AI is incredible at acceleration, but it’s also incredible at confidently inventing nonsense. The trick is to treat it like a powerful teammate: helpful, fast, occasionally wrong, and always in need of clear boundaries. In this post I’ll share the rules I use to keep quality high, avoid hallucinated details, and ship real work faster—without turning my brain into a passive spectator.
What AI is best at (and what it is not)
AI shines when you need brainstorming, restructuring, drafting, summarizing your own notes, generating alternatives, and exploring solution space quickly. It’s far less reliable for precise facts, current events, legal claims, or anything that requires perfect accuracy without verification. Treat outputs as a draft: you still own the final choices and the final truth. A practical test: ask the model to cite its sources for any claim you would put in front of a client.

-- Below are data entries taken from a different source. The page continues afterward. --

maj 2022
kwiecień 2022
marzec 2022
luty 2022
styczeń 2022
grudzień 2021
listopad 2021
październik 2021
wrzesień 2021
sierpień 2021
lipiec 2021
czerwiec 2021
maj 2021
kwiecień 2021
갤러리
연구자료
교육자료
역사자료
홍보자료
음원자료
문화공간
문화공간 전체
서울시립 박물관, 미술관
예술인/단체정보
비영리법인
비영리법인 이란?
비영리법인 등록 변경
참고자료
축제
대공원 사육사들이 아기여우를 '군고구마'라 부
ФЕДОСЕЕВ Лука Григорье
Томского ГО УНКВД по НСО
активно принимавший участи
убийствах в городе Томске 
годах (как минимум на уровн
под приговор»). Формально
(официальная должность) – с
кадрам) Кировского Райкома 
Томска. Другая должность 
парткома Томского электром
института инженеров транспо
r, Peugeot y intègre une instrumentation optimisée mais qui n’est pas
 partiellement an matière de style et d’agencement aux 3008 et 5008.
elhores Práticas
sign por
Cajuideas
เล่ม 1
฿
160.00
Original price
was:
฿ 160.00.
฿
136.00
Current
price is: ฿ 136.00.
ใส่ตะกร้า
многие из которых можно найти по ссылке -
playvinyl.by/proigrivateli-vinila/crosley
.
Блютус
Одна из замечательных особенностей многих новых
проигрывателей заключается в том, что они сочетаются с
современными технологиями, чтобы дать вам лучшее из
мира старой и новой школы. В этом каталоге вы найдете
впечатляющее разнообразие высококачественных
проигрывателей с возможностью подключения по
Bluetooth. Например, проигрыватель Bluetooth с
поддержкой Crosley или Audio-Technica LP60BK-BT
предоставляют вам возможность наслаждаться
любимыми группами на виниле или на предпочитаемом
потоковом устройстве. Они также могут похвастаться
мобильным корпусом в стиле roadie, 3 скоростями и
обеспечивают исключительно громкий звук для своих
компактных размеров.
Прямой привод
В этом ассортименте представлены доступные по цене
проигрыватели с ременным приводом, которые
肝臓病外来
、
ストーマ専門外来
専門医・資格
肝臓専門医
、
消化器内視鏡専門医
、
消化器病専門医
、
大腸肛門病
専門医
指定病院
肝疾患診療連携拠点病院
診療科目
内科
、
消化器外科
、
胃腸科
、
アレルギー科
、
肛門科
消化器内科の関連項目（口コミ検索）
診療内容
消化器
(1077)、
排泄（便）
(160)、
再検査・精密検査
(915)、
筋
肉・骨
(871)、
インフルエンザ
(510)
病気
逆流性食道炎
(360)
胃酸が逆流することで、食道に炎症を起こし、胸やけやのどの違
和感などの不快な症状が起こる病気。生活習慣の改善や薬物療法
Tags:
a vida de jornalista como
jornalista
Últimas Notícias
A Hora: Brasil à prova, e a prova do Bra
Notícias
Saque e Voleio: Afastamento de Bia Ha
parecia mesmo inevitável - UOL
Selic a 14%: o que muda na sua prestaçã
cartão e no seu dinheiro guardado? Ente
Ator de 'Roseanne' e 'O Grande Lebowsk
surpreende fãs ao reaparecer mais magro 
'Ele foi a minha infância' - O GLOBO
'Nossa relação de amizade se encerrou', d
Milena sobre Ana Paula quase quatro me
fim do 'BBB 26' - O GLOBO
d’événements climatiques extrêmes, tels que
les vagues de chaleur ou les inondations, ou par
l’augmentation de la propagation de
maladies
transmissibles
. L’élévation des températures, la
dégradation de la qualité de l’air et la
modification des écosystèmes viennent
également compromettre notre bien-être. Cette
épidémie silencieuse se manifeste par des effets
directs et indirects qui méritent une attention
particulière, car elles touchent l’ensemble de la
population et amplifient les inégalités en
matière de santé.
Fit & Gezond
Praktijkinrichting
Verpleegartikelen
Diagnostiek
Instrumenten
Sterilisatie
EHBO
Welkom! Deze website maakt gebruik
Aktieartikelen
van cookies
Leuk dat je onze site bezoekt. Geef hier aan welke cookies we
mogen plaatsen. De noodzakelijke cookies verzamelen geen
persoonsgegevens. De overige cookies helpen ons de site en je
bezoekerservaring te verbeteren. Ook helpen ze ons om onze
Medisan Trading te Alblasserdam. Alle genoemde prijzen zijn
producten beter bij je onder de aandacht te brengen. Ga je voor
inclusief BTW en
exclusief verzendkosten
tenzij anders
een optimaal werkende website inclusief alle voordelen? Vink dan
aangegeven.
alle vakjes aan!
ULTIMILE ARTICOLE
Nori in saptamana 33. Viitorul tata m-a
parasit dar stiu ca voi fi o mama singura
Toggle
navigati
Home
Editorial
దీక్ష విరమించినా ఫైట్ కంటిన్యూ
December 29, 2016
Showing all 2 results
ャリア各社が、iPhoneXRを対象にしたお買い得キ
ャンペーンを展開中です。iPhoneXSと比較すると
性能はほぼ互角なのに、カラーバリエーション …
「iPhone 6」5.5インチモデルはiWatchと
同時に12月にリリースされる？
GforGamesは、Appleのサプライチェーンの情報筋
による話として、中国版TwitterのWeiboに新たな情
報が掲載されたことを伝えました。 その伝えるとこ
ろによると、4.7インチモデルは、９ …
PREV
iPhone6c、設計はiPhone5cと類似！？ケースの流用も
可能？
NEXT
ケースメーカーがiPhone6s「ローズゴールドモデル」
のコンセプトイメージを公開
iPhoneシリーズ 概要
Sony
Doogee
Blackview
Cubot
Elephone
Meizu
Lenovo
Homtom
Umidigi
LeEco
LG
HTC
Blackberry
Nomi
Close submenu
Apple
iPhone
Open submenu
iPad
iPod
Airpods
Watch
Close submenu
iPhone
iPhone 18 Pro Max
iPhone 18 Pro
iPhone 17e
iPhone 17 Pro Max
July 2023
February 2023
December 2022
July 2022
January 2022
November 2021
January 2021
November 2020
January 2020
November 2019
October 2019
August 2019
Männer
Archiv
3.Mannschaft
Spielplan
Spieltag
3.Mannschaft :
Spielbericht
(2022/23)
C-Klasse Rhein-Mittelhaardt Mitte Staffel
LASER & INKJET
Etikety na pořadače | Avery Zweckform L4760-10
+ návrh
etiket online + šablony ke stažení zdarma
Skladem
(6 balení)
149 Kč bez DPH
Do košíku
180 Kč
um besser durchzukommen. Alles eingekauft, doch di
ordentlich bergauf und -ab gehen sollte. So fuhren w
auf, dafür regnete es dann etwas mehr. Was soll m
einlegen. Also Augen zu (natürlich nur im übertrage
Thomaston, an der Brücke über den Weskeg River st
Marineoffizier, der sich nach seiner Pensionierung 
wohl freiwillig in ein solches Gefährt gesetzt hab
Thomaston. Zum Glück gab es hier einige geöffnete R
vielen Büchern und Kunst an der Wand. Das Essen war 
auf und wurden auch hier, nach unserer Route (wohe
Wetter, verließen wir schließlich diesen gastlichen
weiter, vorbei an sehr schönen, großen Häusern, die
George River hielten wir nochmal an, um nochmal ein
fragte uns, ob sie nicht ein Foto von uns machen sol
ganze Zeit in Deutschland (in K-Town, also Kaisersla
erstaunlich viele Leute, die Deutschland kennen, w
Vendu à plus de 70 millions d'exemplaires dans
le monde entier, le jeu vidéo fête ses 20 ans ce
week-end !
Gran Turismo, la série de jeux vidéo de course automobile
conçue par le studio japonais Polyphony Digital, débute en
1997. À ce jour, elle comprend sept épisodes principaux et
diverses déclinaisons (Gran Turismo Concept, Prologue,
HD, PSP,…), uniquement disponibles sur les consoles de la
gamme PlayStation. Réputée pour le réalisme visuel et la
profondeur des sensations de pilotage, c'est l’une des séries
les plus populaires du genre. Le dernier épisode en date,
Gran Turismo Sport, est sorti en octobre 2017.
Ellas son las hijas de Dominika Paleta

If it can’t, you should assume it’s a hypothesis—not a fact.
The rules I follow to keep things solid
- Use AI for drafts, not authority: verify anything factual or risky.
- Give hard constraints: audience, tone, length, and “what not to do.”
- Force structure: headings, checklists, and explicit assumptions.
- Prefer concrete examples over vague guidance—then adapt.
- Run an “edge case pass” before shipping: what breaks, what’s missing?
The “shore to deep water” workflow
I usually start at the shoreline: clarify the goal, define the constraints, and create a safe first draft.
Then I dive deep: refactor, validate, and pressure-test the result against real-world edge cases.
This pattern is the difference between “AI wrote something” and “we built something that holds up.”
If you want a simple mental model: AI generates possibilities; you enforce reality.
When you combine the two, you get speed without losing standards.
Use AI like a power tool: amazing in trained hands, dangerous when you stop paying attention. - Jason Silvestri
Done right, AI can compress weeks of iteration into days—especially for planning, writing, and prototyping. But the finish line is still yours: accuracy, integrity, and maintainability don’t happen by accident. They happen because you build verification into the workflow.
comments
The “AI generates possibilities; you enforce reality” line is gold. I’ve been burned by trusting outputs too literally—this framing helps.
Same here—learned the hard way. The win is keeping AI in the draft phase until verification makes it real.
The constraint idea is huge. “Make it shorter” never works as well as “max 120 words, keep 3 bullets, no fluff.”